For steerage immigrants, the Ellis Island experience included passing a medical and legal inspection.  If your papers were in order, and you were in reasonably good health, the inspection process typically lasted 3-5 hours.  The ship’s manifest log was used by inspectors to cross-examine each immigrant during the primary inspection.  Though Ellis Island has been called the “Island of Tears,” the vast majority of immigrants were treated respectfully and allowed to enter America to begin their new life.  However, about two percent of immigrants were denied entry.  Typically, if you were suspected of having a contagious illness, or if the inspector thought you might become a public burden, entrance to the U.S. was denied.  I can only imagine the pain it must have caused when one or more family members were told they had to go back to their native country. 

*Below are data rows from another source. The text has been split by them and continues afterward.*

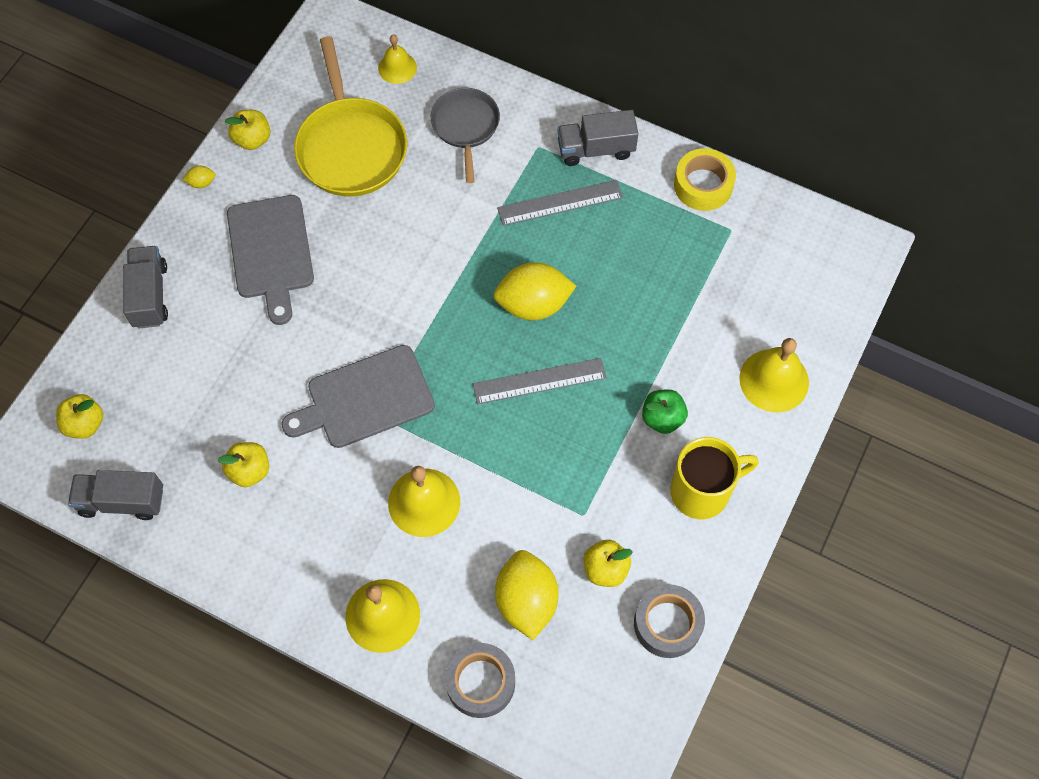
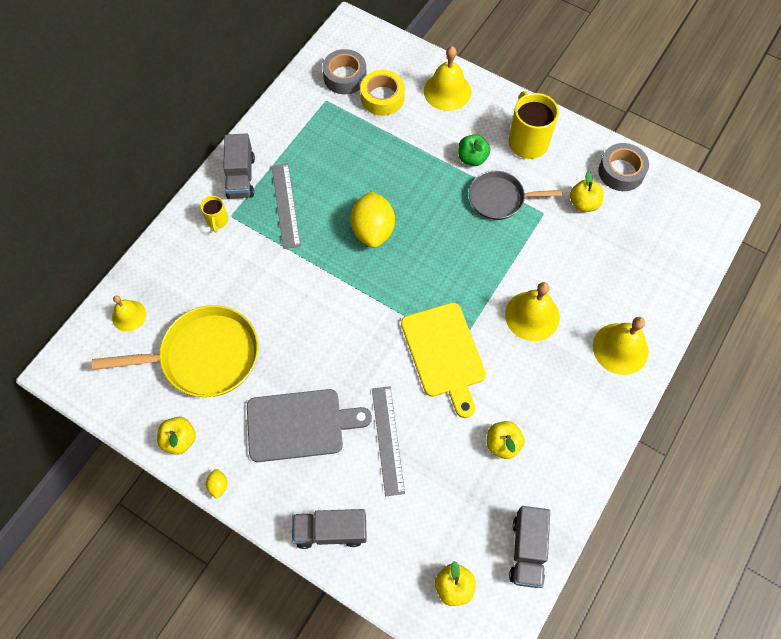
camera: 85 degrees left, 0 degrees up
grey cutting board [281,345,435,448] -> yellow cutting board [401,303,486,418]
grey pan [430,88,500,183] -> grey pan moved to [469,171,562,220]
grey tape [445,643,515,718] -> grey tape moved to [322,49,367,94]
grey ruler [473,358,607,404] -> grey ruler moved to [372,386,405,496]
yellow lemon [495,550,559,640] -> none
yellow tape [674,148,736,211] -> yellow tape moved to [360,70,405,116]
none -> yellow mug [200,196,228,232]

I am very appreciative of the efforts my many ancestors made to emigrate from their home country, to which none ever returned, of becoming American citizens, and of their hard work to provide a better way of life for their family.  By sharing bits of my ancestral heritage, of who they were and whence they came, I hope it has encouraged you to search for your ancestors, to find their place in the building of our great America, and thus to know the gift of your family heritage.